## EXERCISE AIM
Nothing in the records below may change; print them all exactly.

## RECORDS PROVIDED
————————

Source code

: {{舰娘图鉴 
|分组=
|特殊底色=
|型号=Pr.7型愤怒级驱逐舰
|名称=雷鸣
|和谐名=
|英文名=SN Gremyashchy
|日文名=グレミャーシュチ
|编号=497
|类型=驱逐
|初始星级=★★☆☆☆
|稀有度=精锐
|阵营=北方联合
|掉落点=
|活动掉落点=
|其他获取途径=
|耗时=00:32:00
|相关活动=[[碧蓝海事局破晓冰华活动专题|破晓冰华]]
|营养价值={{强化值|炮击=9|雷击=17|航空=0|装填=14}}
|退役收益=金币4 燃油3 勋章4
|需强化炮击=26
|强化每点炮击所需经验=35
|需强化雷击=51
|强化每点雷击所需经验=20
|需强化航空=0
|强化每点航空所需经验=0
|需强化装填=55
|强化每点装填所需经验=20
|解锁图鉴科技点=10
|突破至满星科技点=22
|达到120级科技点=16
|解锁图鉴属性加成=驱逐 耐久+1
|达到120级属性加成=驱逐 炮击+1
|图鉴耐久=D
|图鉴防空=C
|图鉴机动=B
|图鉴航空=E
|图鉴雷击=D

————————

## ANSWER SPACE
Source code

: {{舰娘图鉴 
|分组=
|特殊底色=
|型号=Pr.7型愤怒级驱逐舰
|名称=雷鸣
|和谐名=
|英文名=SN Gremyashchy
|日文名=グレミャーシュチ
|编号=497
|类型=驱逐
|初始星级=★★☆☆☆
|稀有度=精锐
|阵营=北方联合
|掉落点=
|活动掉落点=
|其他获取途径=
|耗时=00:32:00
|相关活动=[[碧蓝海事局破晓冰华活动专题|破晓冰华]]
|营养价值={{强化值|炮击=9|雷击=17|航空=0|装填=14}}
|退役收益=金币4 燃油3 勋章4
|需强化炮击=26
|强化每点炮击所需经验=35
|需强化雷击=51
|强化每点雷击所需经验=20
|需强化航空=0
|强化每点航空所需经验=0
|需强化装填=55
|强化每点装填所需经验=20
|解锁图鉴科技点=10
|突破至满星科技点=22
|达到120级科技点=16
|解锁图鉴属性加成=驱逐 耐久+1
|达到120级属性加成=驱逐 炮击+1
|图鉴耐久=D
|图鉴防空=C
|图鉴机动=B
|图鉴航空=E
|图鉴雷击=D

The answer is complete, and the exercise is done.